L'obstacle serait juridique. Le Tribunal administratif a en effet considéré dans un arrêt du 21 juin dernier relatif à la mise en ?uvre de la loi "Vivien" sur l'immeuble du 48, rue du Faubourg-Poissonnière qu'un immeuble irrémédiablement insalubre concerné par cette procédure se trouve vouée sinon à totale démolition, du moins à une réfection totale valant reconstruction.
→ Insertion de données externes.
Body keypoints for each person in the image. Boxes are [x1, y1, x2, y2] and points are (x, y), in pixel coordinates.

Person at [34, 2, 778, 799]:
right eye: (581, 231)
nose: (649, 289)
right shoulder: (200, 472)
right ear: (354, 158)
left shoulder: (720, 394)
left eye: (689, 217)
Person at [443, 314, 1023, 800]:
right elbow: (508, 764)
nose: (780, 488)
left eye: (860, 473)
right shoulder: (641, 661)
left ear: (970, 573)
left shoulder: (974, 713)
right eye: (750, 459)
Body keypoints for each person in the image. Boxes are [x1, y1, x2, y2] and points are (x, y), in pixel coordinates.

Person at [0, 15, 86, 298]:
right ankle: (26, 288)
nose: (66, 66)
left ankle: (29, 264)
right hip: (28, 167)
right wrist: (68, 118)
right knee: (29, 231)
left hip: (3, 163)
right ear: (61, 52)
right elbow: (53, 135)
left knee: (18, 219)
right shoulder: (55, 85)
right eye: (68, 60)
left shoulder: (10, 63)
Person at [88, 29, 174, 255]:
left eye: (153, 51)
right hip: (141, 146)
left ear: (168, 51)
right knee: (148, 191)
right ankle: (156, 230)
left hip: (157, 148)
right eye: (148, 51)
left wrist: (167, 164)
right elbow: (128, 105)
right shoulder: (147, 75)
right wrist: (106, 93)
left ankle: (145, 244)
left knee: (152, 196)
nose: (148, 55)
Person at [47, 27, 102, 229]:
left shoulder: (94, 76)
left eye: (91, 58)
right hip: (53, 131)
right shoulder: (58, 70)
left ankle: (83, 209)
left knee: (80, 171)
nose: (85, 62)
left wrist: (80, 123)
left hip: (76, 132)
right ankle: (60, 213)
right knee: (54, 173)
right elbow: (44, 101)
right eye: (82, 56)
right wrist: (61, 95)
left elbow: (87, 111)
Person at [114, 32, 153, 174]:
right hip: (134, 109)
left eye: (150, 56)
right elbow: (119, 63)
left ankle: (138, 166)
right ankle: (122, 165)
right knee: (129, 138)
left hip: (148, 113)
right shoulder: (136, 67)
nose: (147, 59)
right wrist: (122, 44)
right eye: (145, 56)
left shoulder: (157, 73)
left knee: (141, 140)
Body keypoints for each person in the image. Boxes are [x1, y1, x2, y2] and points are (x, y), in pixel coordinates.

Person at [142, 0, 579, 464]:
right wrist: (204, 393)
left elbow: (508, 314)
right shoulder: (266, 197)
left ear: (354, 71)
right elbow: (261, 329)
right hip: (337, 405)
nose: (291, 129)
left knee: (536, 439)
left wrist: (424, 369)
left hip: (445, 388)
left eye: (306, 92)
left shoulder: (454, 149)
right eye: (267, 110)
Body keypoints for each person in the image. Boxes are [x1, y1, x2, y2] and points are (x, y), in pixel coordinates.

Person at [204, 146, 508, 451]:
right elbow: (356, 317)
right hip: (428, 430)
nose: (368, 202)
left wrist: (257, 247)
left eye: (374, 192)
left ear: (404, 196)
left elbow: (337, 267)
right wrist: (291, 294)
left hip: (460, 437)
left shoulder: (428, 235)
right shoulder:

Une réhabilitation lourde avec réorganisation des logements peut incontestablement être assimilée à une réfection totale valant reconstruction. Toutefois, la décision du Tribunal administratif semble ignorer une circulaire adressée le 21 janvier dernier par le Ministère de l'Equipement, des Transports et du Logement à Mme la Préfète de Paris concernant l'interprétation de la loi "Vivien". Cette note précise que la notion d'irrémédiabilité n'est pas synonyme de démolition mais seulement de l'interdiction définitive d'habiter en l'état du bien. L'article L. 1331-26 du Code de la santé publique n'impose pas la démolition des immeubles déclarés insalubres irrémédiables mais seulement l'interdiction définitive d'habiter, la démolition étant une faculté à la disposition du Préfet.
Il est ainsi souligné par le Ministère qu'il n'y a pas d'obligation juridique à démolir des immeubles expropriés selon les dispositions de la loi "Vivien" et que dans le cas où les immeubles expropriés ne doivent pas être démolis, l'indemnité d'expropriation est calculée conformément au Code de l'expropriation.
Monsieur le Maire, les Parisiens sont attachés au patrimoine faubourien qui identifie notre Capitale aux yeux du monde depuis le succès international d'Amélie Poulain. Sur cette portion de la rue Pelleport, le patrimoine a déjà été saccagé. Ne reste que le 45, rue Pelleport. Puissions-nous le préserver dans le cadre de la loi "Vivien". La circulaire ministérielle est claire : aucun obstacle juridique ne s'y oppose.
Je voulais dire que nous ne nous opposerons pas au vote de cette délibération mais faisons des suggestions à l'Exécutif.
Je vous remercie.
Mme Mireille FLAM, adjointe, présidente. - Pour répondre, je donne la parole à M. Jean-Yves MANO.
M. Jean-Yves MANO, adjoint, au nom de la 8e Commission. - Monsieur RIOU, évidemment ne nous a pas échappé l'état particulier de cet immeuble et non plus l'interprétation que nous pouvions faire de la loi "Vivien".
Nous avons pris la précaution justement et nous veillons systématiquement à le mettre dans la délibération. A noter qu'avec les lois "Vivien" nous avons la possibilité soit de démolir soit de reconstruire ou de réhabiliter. Mais nous avons pris la précaution à chaque fois de faire une étude de faisabilité faisant mention des coûts.
Je crois que c'est là où il est opportun de mentionner que dans la délibération apparaît pour la S.I.E.M.P. une étude de faisabilité. C'est au vu des éléments de comparaison de coûts que nous serons amenés à prendre la décision de réhabilitation ou de démolition.
Le parti est pris de réhabiliter certains aspects.
J'ai transmis un dossier complet avec des photos. Parfois le caractère spécifique du côté faubourien de l'immeuble nous échappe un peu. En même temps, on doit bien comprendre qu'il y a des potentialités évidentes dans certains cas de garder tout ou partie du bâtiment.
Cette délibération a fait l'objet d'un vote unanime du Conseil du 20e et je pense qu'il est légitime de suivre la volonté du Conseil du 20e et d'approuver la délibération qui vous est proposée.
Mme Mireille FLAM, adjointe, présidente. - Merci.
Je mets aux voix, à main levée, le projet de délibération DAUC 132.
Pour ?
Contre ?
Abstentions ?
Le projet de délibération est adopté. (2002, DAUC 132).